Broadway will also be widen with the most significant work being done at the bottom of the first steep pitch on Upper Broadway where the old half pipe emerges and Lynx on skier's right begins. This section of Broadway is locally know as the chute. The whole tree triangle that is now bordered by Broadway, Lynx, and Last Chance will be removed. I'm sure the idea here is to eliminate the narrow chute and make the trail easier for the low intermediate/novice to negotiate.
Dream Highway, Hegan's Cut, Laurel Run and Snow Bowl will not see any improvements.
The snowmaking ponds near Midway Cabin and the two smaller of the 3 ponds at the top of the mountain will be expanded.
The quad installed by the previous concessionaire will not be put into operation. The chair is no longer working thanks to copper thieves. This chair is owned by Seven Springs and is not eligible for state funding for repairs.
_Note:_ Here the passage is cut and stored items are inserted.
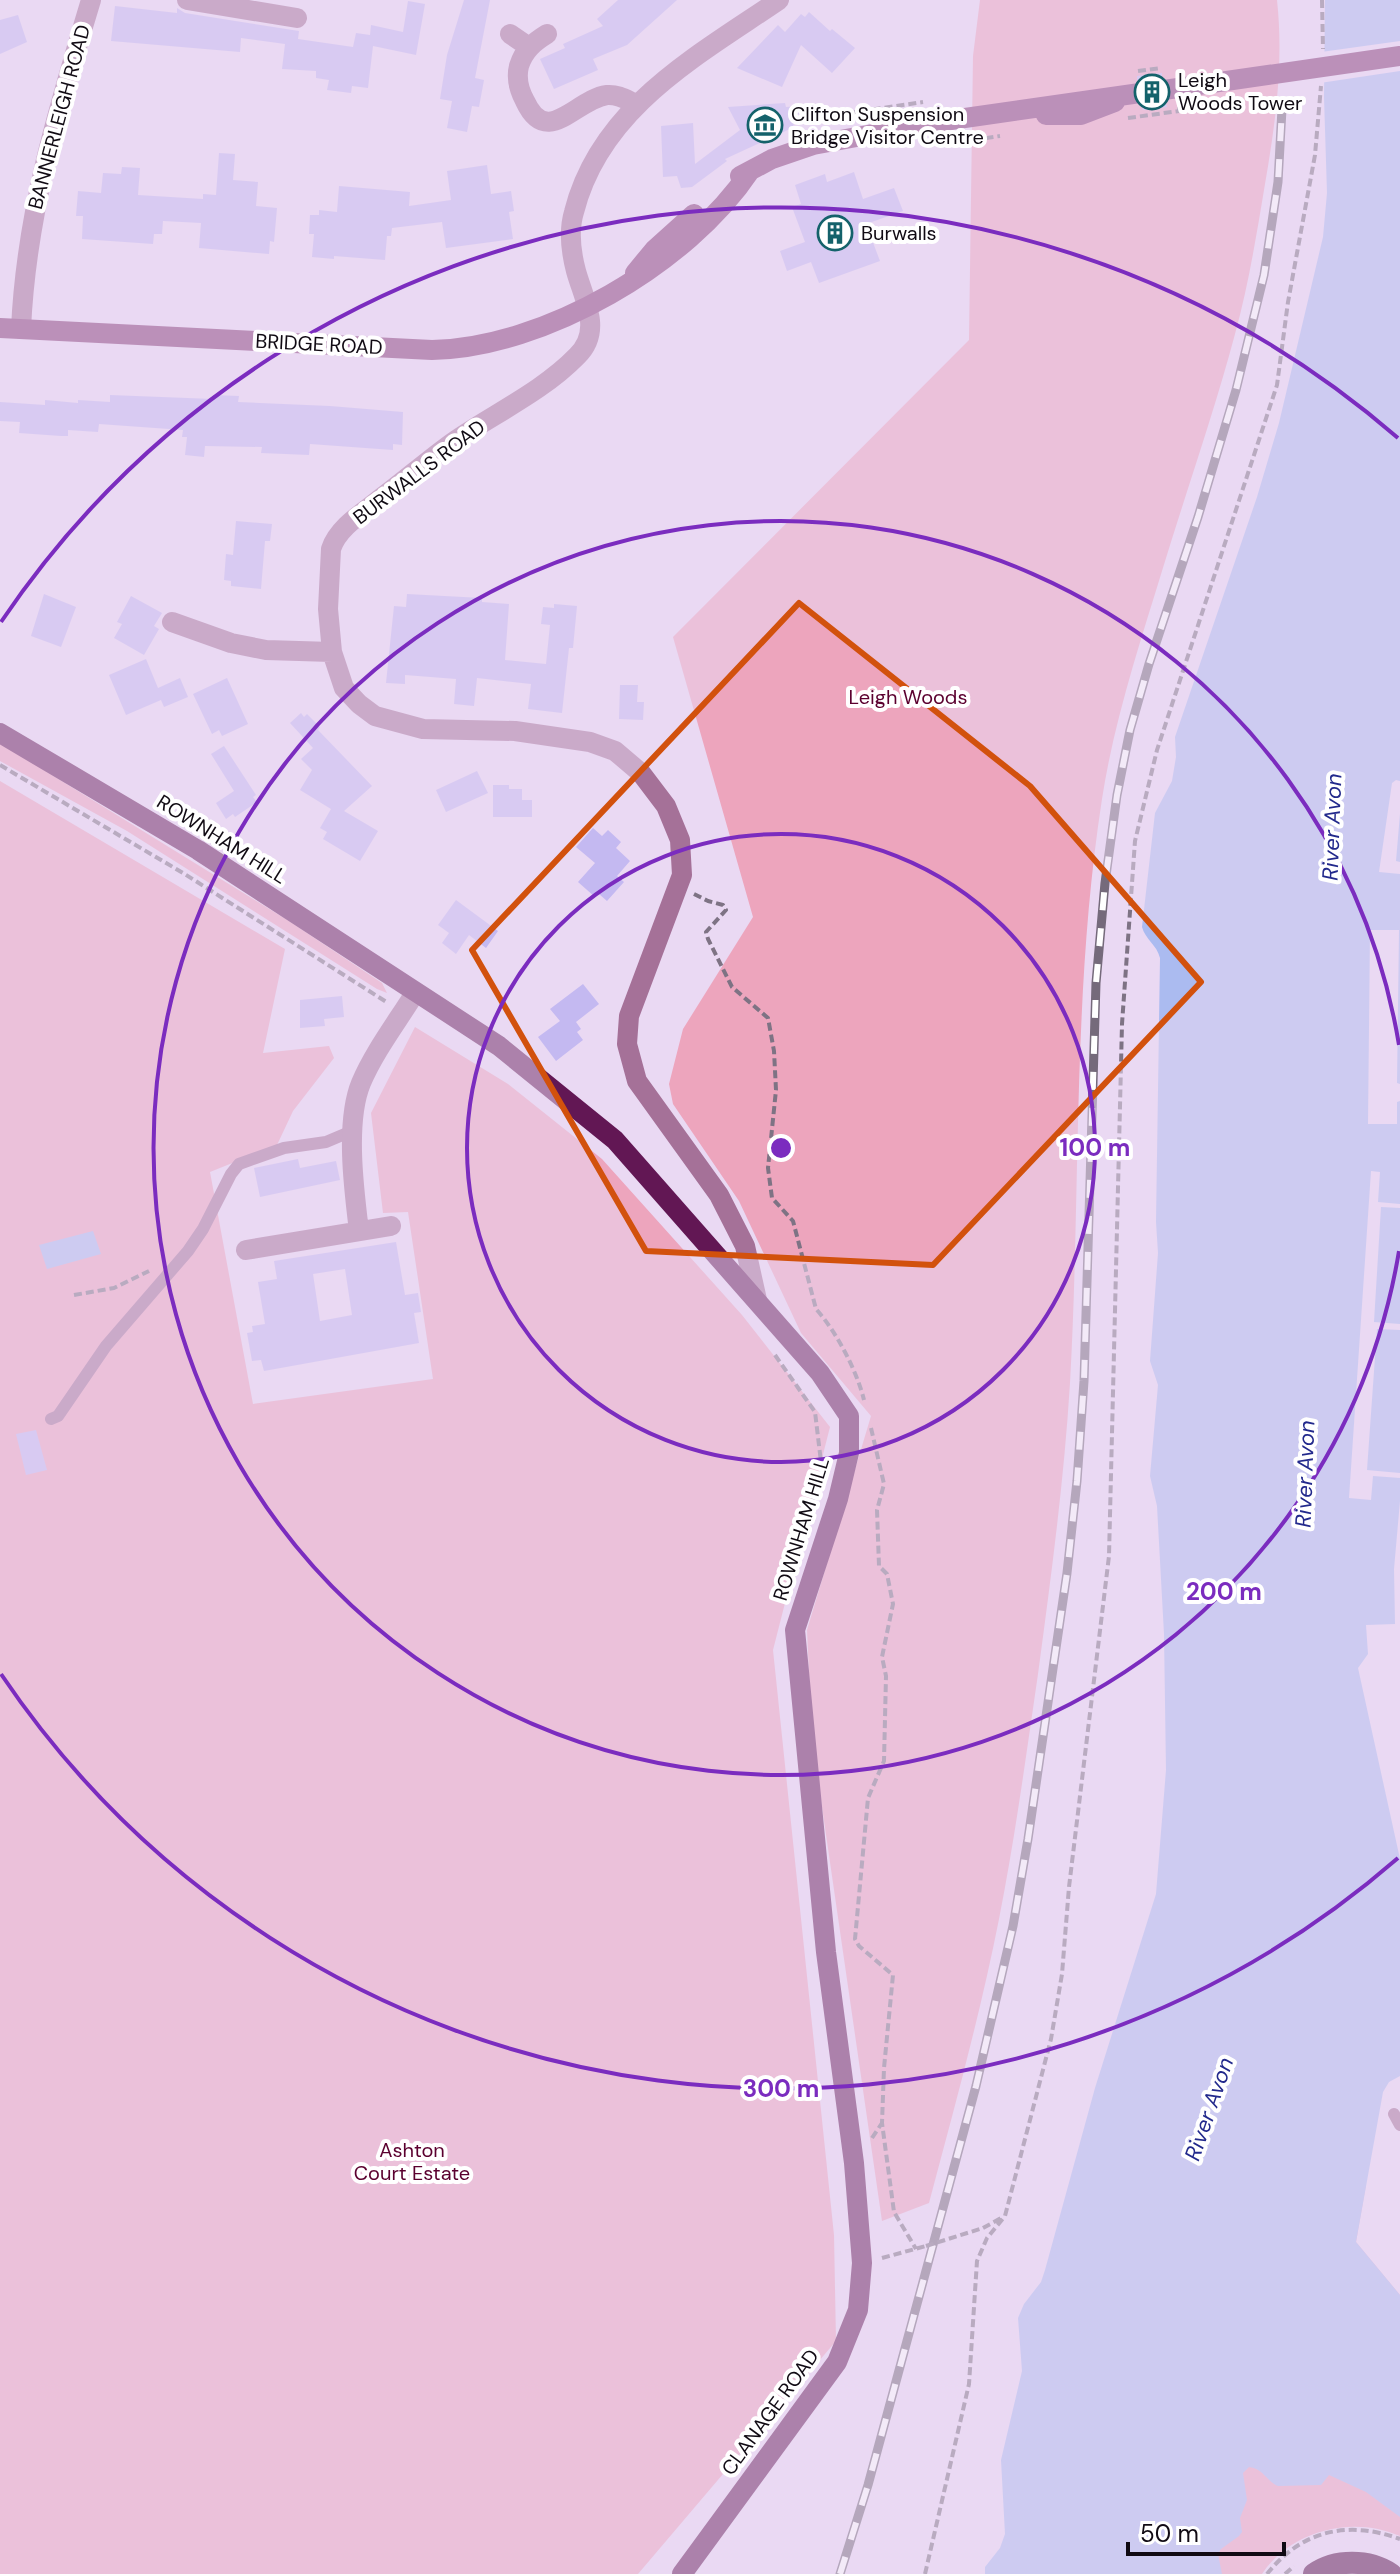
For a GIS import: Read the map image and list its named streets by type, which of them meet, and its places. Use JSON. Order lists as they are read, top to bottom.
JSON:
{
  "streets": {
    "main road": ["BRIDGE ROAD", "ROWNHAM HILL", "CLANAGE ROAD"],
    "street": ["BANNERLEIGH ROAD", "BURWALLS ROAD"]
  },
  "crossings": [
    ["BANNERLEIGH ROAD", "BRIDGE ROAD"],
    ["BRIDGE ROAD", "BURWALLS ROAD"],
    ["BURWALLS ROAD", "ROWNHAM HILL"],
    ["ROWNHAM HILL", "CLANAGE ROAD"]
  ],
  "water": ["River Avon"],
  "parks": ["Leigh Woods", "Ashton Court Estate"],
  "places": {
    "building": ["Leigh Woods Tower", "Burwalls"],
    "museum": ["Clifton Suspension Bridge Visitor Centre"]
  },
  "scale_bar": "50 m",
  "rings": ["100 m", "200 m", "300 m"]
}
Laurel Mountain was originally designed by skiing legend Hannes Schneider. Laurel's founder, financier Richard King Mellon, contacted Harvey Gibson of New York's Manufacturers Trust Company and owner of Cranmore Mountain Resort in North Conway, NH for help in designing a ski area. Gibson had just secured the release of Schneider from Nazi arrest the year before. Hannes was a renowned ski instructor and developed the Arlberg Method which is recognized as the forerunner of modern alpine ski technique. Beginning in the 1930s alpine skiing in the US was heavily influenced by Austrian ski instructors trained by Schneider. Hannes was arrested by the Nazis because of his opposition to the annexation of Austria. Gibson sent Schneider to Ligonier and in the winter of 1939 the plan for Laurel Mountain Slopes was begun.
Laurel was a noted destination during the 40's and 50's and was served by ski trains from the Pittsburgh and Cleveland area. Laurel's ski conditions were often reported in the New York Times along with other larger Eastern resorts. Laurel was the first Pennsylvania ski resort to install commercially successful snowmaking and the first to use snow grooming machines. The resort enjoyed its heyday under the direction of 10th Mountain vet Ralph "Doc" DesRoches during the 1950s. Doc became the CEO of the trade association Ski Industries of America and was key to that organization's success. DesRoches was also instrumental in funding the US Ski Team which went on to win the first Olympic Alpine skiing medals for The US Men's team.
Laurel remains much as it was in Doc's day. There is no private lodging on the mountain, only the ski lodges and maintenance buildings. Midway Cabin, Laurel's first lodge built in 1940, still stands and is located on Lower Broadway, the first trail cut by Schneider. The main lodge, Laurel Lodge, sits at the summit commanding panoramic views of the Ligonier Valley. The trails are classic old school hugging the contours of the mountain offering the skier the experience of skiing through the forest. Lower Wildcat, named for the tributary of Rolling Rock Creek at the bottom of the trail, was cut before World War 2. It is the steepest trail on the Laurel Ridge also the home ridge of Seven Springs and Hidden Valley.